## Repeating and Growing Patterns

In this activity, students create and explore more complex patterns such as "growing patterns" which have related but different relationships to "repeating patterns". Students form generalizations, analyze, and describe growing patterns using connecting-cubes, and explore what happens when growing patterns "double" or "split."

This Internet Mathematics Excursion is a brief mathematics activity. To maximize student learning, certain prerequisites are necessary to use this activity. Therefore, it would be appropriate to include this activity as part of a fully developed Standards-based lesson, but it should not be used as a complete stand-alone lesson.

Patterns are a way for young students to recognize order and to organize their world and are important in all aspects of mathematics. Help students develop the ability to form generalizations by asking questions such as "How could you describe this pattern?" or "How are these patterns alike?" The Describing Patterns 2 activity sheet guides students to analyze and describe how growing patterns are generated, encourages them to explore different ways to interpret the patterns and translate from one form to another, and challenges students to compare growing patterns to repeating patterns.

Before students visit the Web site, introduce the excursion by holding up a series of alternating red and blue cubes.

Have students discuss the number of connecting-cubes that would be generated if this unit of 12 red and blue connecting-cubes "doubled" in size.

Discuss the number of connecting-cubes that would be generated if this unit not only "doubled" once, but also "doubled" again.

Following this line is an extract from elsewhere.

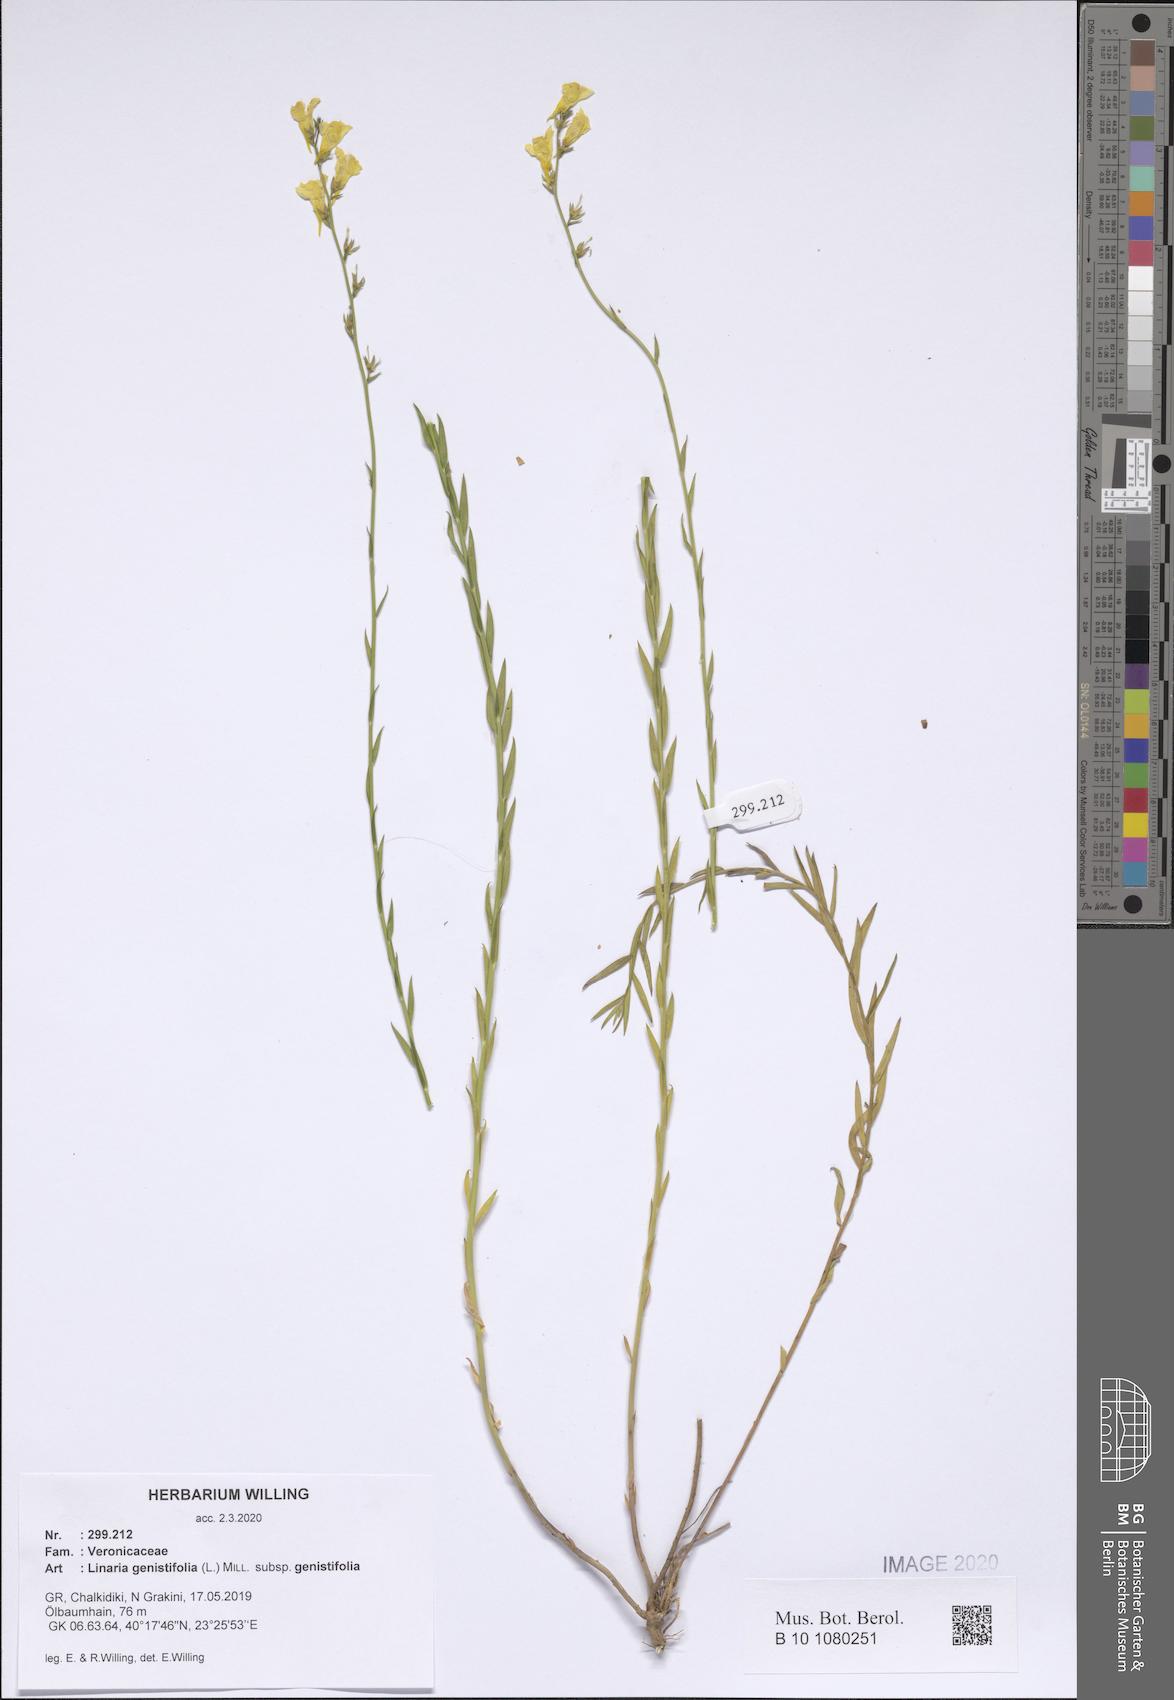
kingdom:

Write a numerical pattern representing the growing pattern, (12 + 24 + 48).

Have students imagine how many connecting-cubes it would take to create this pattern if it kept growing and growing!

Inform students that today they will be working with interactive figure "2b," using connecting-cubes, to create a growing pattern. Ask students to predict what growing patterns might be.

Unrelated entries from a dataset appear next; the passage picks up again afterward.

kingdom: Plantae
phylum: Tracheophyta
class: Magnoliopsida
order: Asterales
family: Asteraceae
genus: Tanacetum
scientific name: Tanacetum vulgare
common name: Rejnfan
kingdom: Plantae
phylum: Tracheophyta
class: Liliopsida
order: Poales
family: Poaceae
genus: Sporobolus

Place students into teams of two and distribute a Describing Patterns 2 activity sheet to each group. They should visit the following Web site Creating, Describing, and Analyzing Patterns and follow the specific directions provided on the activity sheet.

Working together, partners share the responsibility of "Mouse Driver" and "Reader/Recorder". The "Reader/Recorder" will read the directions from the activity sheet and record observations while guiding the activity. The "Mouse Driver" controls the action of the mouse and movement on the computer screen. Partners should switch roles until all have manipulated the cubes.

As students work through the activity, walk from group to group, encouraging them to describe the "growing pattern" using color, letters, number sentences, and sounds. This recognition lays the foundation for the idea that two very different situations can have the same mathematical features and thus, in some important ways are the same. Challenge students to compare the "growing pattern" in figure 2b, to the "repeating patterns" in figure 1b, and 1c.

When students have finished the Describing Patterns 2 activity sheet, the class should meet to debrief the lesson and learning objectives.

- Describing Patterns 2 Activity Sheet
- 6 red and 6 blue connecting-cubes
- Creating, Describing, and Analyzing Patterns Website

**Assessments**

The *Questions for Students* will provide an opportunity for you
and the students to assess what they have learned and what they still
want or need to understand. This will give you ideas for further
instruction.

**Extensions**

It would be useful for students to explore related activities using physical manipulatives. Partners can create a variety of growing patterns. Have students write number sentences to match their patterns. Students can also create charts and tables for recording and organizing how many times a pattern "grows" before it reaches 100 as discussed in the Algebra Standard.

**Questions for Students**

- Describe how the interactive tool created the growing pattern.
- Describe the growing pattern using colors.
- Describe the growing pattern using a clap/snap rhythm.
- Describe the growing pattern using A and B.
- Describe the growing pattern with a number sentence.
- How many times does the growing pattern in figure in 2b, need to "grow" in order to be larger than 10 connecting cubes? Larger than 20 connecting cubes?
- Describe how this pattern in Figure 2b is different from a growing pattern that "doubles" in size each time it grows.
- Describe how a repeating pattern is different from a growing pattern.
- Demonstrate how a repeating pattern sounds differently from a growing pattern.
- How many times does the growing pattern in figure 2b, need to "grow" in order to be larger than 25 connecting cubes? How can we prove it?
- Draw a table or chart showing the number of connecting cubes we would have after this pattern has grown 10 times.

### Two-Square Repeating Patterns

### Multiple-Square Repeating Patterns

### Different Representations

### Learning Objectives

Students will:

- Analyze and create growing patterns using red and blue connecting-cubes and compare growing patterns to repeating patterns
- Recognize, describe, and extend growing patterns such as sequences of sounds and shapes and translate from one representation to another
- Analyze how growing patterns are generated